While former Minneapolis police officer Derek Chauvin was convicted Tuesday of murder and manslaughter for killing George Floyd on May 25, 2020, leaders both nationally and locally say this is just one step toward achieving equitable racial justice.

On Tuesday, a jury reached its verdict after 10 hours of deliberation over two days. Chauvin, 45, was convicted on three counts: second-degree unintentional murder, third-degree murder and second-degree manslaughter for pinning Floyd, a Black man, to the pavement by putting his knee on Floyd’s neck for nine minutes and 29 seconds. The case sparked national and global protests and action, with local groups continuing to hold rallies and meetings across Franklin County for the past 11 months.

Cate Woolner, a Northfield resident who began holding stand-outs each Sunday afternoon at Northfield Town Hall in June 2020. Woolner said she did not watch the trial live, but kept up with reports as the case progressed.

“I was a little surprised at the outcome,” Woolner said. “It seems like it could be a turning point, but it’s just one small step. It’s not going to change the system — that one small step.”

Woolner said people need to continue to push for systemic change. She pointed to a need to examine the “militarized training” that police undergo and the frequency with which officers draw their weapons during traffic stops, leading to shootings with victims who are often people of color.

“I hope people don’t look at this outcome and feel that because a jury was willing to convict him on three counts that now we’ve resolved the issue of racism,” Woolner said. “I think it’s really incumbent on white people to keep up the pressure. We can’t afford to sit back and be complacent or passive. I think that just underlines the wrong use of our privilege.”

She said the Northfield gatherings for racial justice will continue. While they took a few weeks’ hiatus, participants will return to gather outside Northfield Town Hall on Sunday afternoons beginning in May.

Wife and husband Constance Pike and Mike Magee hold their own weekly demonstrations at Memorial Park in Orange, which they started following Floyd’s murder. They get together with like-minded people to hold Black Lives Matter vigils at Orange Memorial Park on Saturdays. Pike and Magee plan to continue these events, saying Tuesday’s guilty verdict is by no means an end to this conversation.

“We should see this more often. White officers have been going after Black people for decades. But ‘the blue wall’ is ‘the blue wall.’ They don’t go against each other,” Pike said, referring to the proverbial “blue wall of silence,” a term used to describe an informal code of silence among law enforcement not to report a colleague’s errors or misdeeds.

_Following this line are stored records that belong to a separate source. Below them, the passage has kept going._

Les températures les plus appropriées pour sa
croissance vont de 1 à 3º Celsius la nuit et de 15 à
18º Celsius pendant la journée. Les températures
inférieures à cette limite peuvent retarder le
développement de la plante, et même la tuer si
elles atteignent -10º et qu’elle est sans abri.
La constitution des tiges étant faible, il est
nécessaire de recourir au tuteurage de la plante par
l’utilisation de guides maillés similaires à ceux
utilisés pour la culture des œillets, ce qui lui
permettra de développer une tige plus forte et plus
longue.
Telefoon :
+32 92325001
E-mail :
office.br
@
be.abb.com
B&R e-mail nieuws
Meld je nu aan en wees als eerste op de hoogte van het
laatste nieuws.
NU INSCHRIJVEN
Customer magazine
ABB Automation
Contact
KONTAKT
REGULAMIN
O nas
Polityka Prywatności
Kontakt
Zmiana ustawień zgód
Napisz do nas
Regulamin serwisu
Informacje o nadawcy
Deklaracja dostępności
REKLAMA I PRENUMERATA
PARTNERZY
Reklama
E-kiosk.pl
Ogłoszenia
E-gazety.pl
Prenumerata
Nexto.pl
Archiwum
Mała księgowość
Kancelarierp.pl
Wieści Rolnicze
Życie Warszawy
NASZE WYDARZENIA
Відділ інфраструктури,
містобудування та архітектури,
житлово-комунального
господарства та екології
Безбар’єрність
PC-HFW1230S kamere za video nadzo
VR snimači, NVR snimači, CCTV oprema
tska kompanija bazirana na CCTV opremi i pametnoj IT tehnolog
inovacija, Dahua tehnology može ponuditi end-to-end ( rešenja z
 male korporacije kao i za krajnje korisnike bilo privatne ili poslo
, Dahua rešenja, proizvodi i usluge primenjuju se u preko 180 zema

Pike said she was relieved by the verdict but maintains this merely diagnosed one symptom of a deadly ailment.

She said the evidence against Chauvin was overwhelming and the prosecution did a thorough job. She and Magee said the testimonies of eyewitnesses and expert witnesses reinforced one another.

Though he was nervous when the verdict was pending, Magee said, he was not surprised by the relatively short length of time the jury deliberated. However, he is worried about the outcome of Chauvin’s sentencing in eight weeks — he could face between 12½ years and 75 years in prison.

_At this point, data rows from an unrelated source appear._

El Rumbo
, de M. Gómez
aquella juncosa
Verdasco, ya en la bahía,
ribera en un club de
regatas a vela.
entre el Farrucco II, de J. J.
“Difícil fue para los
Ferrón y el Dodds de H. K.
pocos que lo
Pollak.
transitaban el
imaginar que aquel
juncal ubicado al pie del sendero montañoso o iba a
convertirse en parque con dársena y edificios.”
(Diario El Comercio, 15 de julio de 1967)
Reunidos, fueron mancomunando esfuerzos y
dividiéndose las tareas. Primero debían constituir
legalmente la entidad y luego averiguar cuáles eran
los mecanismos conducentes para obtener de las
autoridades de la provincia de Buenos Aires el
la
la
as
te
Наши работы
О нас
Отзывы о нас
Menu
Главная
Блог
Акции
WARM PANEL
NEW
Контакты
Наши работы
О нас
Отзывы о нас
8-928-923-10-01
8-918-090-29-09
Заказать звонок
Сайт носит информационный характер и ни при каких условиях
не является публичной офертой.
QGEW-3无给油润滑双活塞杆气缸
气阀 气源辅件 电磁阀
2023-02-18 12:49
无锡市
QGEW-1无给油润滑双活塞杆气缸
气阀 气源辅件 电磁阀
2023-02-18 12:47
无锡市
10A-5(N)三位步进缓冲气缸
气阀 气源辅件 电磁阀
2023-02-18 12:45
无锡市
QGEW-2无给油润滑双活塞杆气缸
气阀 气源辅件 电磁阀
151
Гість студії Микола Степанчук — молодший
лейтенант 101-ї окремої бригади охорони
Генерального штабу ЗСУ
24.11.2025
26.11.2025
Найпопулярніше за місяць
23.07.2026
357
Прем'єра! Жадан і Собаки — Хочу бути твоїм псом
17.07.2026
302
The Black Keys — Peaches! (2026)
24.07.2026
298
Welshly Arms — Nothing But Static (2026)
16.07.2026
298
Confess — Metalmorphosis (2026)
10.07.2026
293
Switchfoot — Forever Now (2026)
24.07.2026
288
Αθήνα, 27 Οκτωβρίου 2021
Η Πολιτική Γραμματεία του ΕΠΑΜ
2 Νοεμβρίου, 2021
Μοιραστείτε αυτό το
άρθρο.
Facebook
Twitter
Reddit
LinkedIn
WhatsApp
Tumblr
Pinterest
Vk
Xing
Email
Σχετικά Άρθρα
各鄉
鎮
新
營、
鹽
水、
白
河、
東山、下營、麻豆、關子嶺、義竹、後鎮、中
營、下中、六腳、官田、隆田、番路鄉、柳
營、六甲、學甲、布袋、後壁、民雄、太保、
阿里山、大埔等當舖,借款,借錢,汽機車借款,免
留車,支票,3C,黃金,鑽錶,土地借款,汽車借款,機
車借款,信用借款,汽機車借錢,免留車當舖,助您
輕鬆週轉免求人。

Magee said the celebrations that sprouted across the country were warranted, but the battle is still waging.

“This doesn’t solve anything. Nothing,” he said. “We’re going to continue our vigils here in Orange. I hope they do all around the country and in the world.”

Greenfield Police Chief Robert Haigh Jr. said he wasn’t surprised by the verdict or the length of time it took to be reached.

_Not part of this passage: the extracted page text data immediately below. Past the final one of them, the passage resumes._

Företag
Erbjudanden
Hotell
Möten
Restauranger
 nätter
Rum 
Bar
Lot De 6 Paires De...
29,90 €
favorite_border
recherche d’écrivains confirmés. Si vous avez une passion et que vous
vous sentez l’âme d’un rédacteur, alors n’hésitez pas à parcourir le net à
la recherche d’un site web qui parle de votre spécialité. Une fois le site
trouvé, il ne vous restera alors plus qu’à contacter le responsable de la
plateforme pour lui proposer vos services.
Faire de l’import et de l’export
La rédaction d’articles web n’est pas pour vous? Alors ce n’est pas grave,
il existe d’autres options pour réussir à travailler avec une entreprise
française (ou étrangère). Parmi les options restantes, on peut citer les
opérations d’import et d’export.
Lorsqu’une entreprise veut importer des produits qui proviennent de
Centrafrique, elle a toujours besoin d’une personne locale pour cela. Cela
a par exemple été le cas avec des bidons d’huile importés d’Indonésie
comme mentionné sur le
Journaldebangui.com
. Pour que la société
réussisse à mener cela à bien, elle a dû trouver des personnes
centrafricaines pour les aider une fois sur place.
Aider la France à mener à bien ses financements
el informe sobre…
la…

“I think it’s what should have and needed to happen,” he said. “I think what happened was egregious and speaks for itself … and I think the jury did the right thing. I certainly don’t believe we’re done yet.”

He called the verdict a step in the right direction, but said there is still a long way to go in the fight for racial justice in the United States. Haigh said this can be achieved through proper police reforms.

Magee and Pike said they are 72 years old and cannot believe the country is still grappling with the racial issues brought front and center during the civil rights movement of the 1940s, ’50s and ’60s. They say their parents were active in the cause.

Magee compared Floyd to Emmett Till, a 14-year-old Black boy lynched in Mississippi in 1955. He posthumously became an icon of the civil rights movement.

The Northwestern District Attorney’s Office released a statement regarding the verdict.

“Jurors in the Derek Chauvin trial did the right thing Tuesday in unanimously holding him accountable for the killing of George Floyd,” the statement reads. “The prosecution of this crime was fair and it was just. The return of guilty verdicts on all three counts was a credit to the career prosecutors who built and presented a case that showed overwhelming evidence of guilt. It was also a credit to the victim/witness advocates who worked closely with the family of George Floyd over the past year and with bystanders who unwittingly became key witnesses after doing the right thing by drawing attention to the circumstances of the death of Mr. Floyd.”